Nascido no Rio Grande do Norte, Virgílio encontrou a militância política ao fugir da miséria do Nordeste. “É a história do povo brasileiro. E a gente precisa conhecer essa história para saber que não é limpinha. É cheia de sangue. Esconder isso é uma canalhice”, assinala Ivan Seixas. O presidente do Conselho Estadual de Defesa dos Direitos da Pessoa Humana (Condepe), que perdeu o pai para a repressão e que foi detido aos 16 anos, lembra que Virgílio resistiu bravamente à ditadura. “Morre coerentemente defendendo a libertação do povo brasileiro do julgo da ditadura e dos Estados Unidos em defesa de um ideal socialista.

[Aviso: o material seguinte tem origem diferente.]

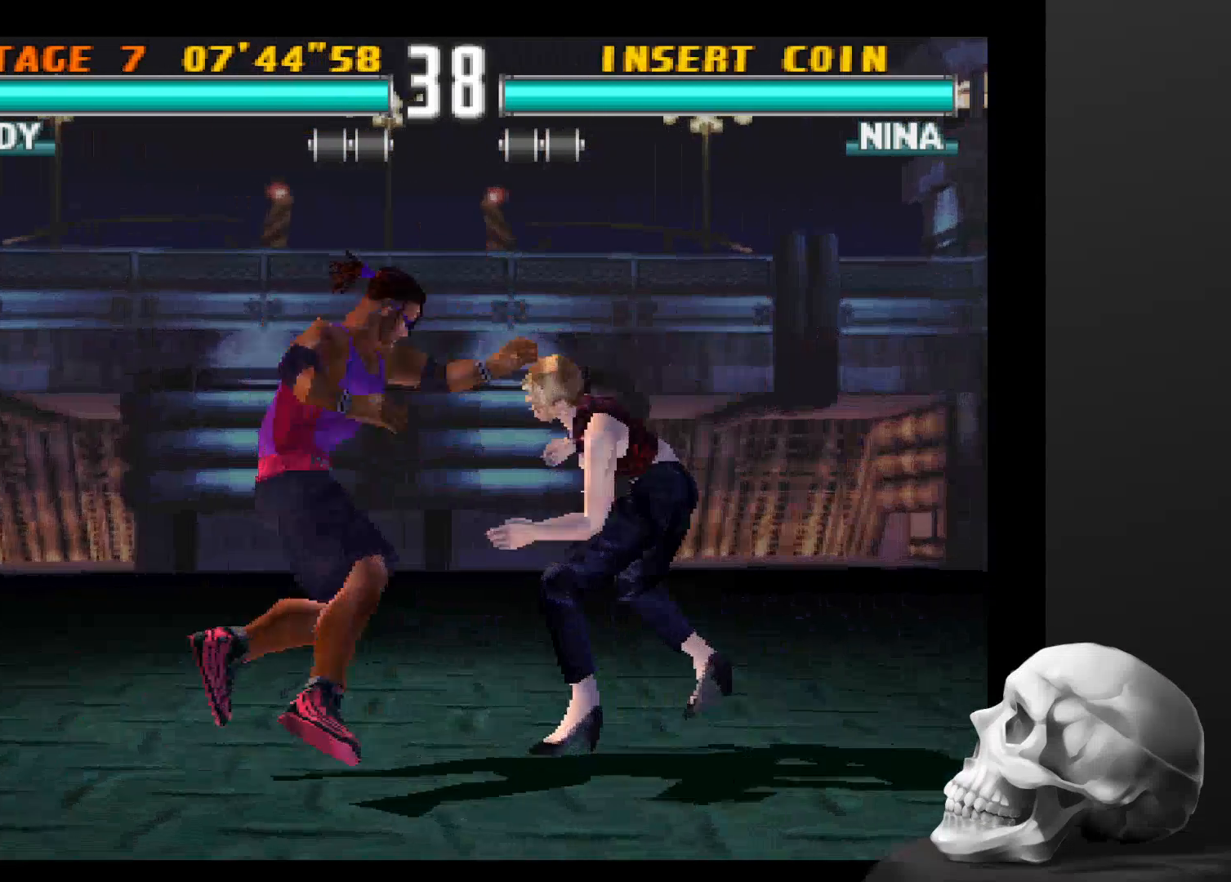
{"buttons": [], "left_stick": "center", "right_stick": "center", "events": [[400, "CIRCLE", "up"]]}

A figura do Virgílio é maior, a gente tem de reverenciar independentemente de concordar com a opção política dele”, argumenta.

Gregório Gomes da Silva tinha apenas quatro anos quando teve de deixar o país. Em Cuba, formou-se engenheiro e conheceu a importância do pai. “Tenho a imagem do militante. É um herói brasileiro. É um herói que não se calou. Que ofereceu o melhor que tinha, que era a vida, contra a arbitrariedade que estava ocorrendo.”